_Exercise directions_
Once the images are removed, repeat all of the entries exactly.

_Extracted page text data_
= Beginning of Section =

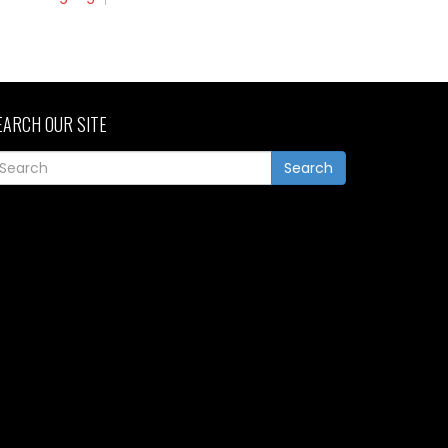
EARCH OUR SITE
Search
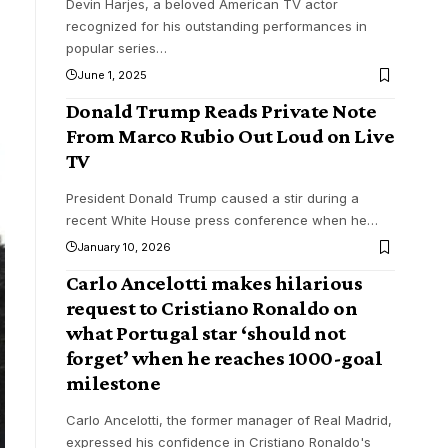
Devin Harjes, a beloved American TV actor
recognized for his outstanding performances in
popular series
…
June 1, 2025
Donald Trump Reads Private Note
From Marco Rubio Out Loud on Live
TV
President Donald Trump caused a stir during a
recent White House press conference when he
…
January 10, 2026
Carlo Ancelotti makes hilarious
request to Cristiano Ronaldo on
what Portugal star ‘should not
forget’ when he reaches 1000-goal
milestone
Carlo Ancelotti, the former manager of Real Madrid,
expressed his confidence in Cristiano Ronaldo's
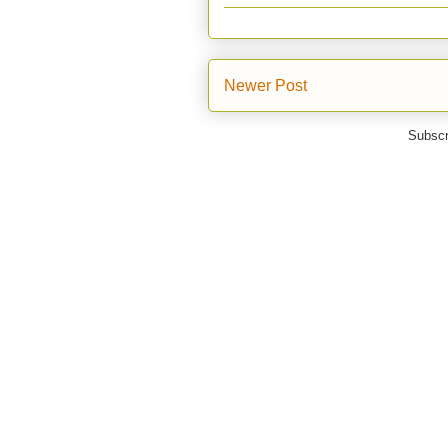
Newer Post
Subscr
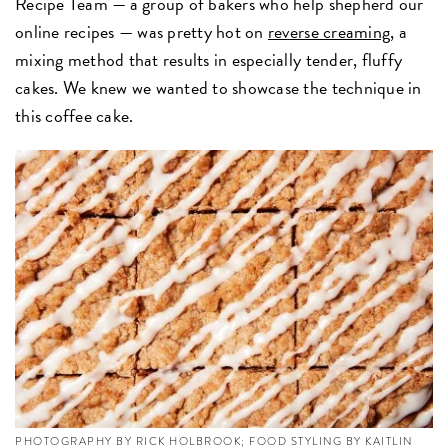
Recipe Team —
a group of bakers who help shepherd our
online recipes — was pretty hot on
reverse creaming
, a
mixing method that results in especially tender, fluffy
cakes. We knew we wanted to showcase the technique in
this coffee cake.
PHOTOGRAPHY BY RICK HOLBROOK; FOOD STYLING BY KAITLIN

= End of Section =

_Solution to this problem_
EARCH OUR SITE
Search
Devin Harjes, a beloved American TV actor
recognized for his outstanding performances in
popular series
…
June 1, 2025
Donald Trump Reads Private Note
From Marco Rubio Out Loud on Live
TV
President Donald Trump caused a stir during a
recent White House press conference when he
…
January 10, 2026
Carlo Ancelotti makes hilarious
request to Cristiano Ronaldo on
what Portugal star ‘should not
forget’ when he reaches 1000-goal
milestone
Carlo Ancelotti, the former manager of Real Madrid,
expressed his confidence in Cristiano Ronaldo's
Newer Post
Subscr
Recipe Team —
a group of bakers who help shepherd our
online recipes — was pretty hot on
reverse creaming
, a
mixing method that results in especially tender, fluffy
cakes. We knew we wanted to showcase the technique in
this coffee cake.
PHOTOGRAPHY BY RICK HOLBROOK; FOOD STYLING BY KAITLIN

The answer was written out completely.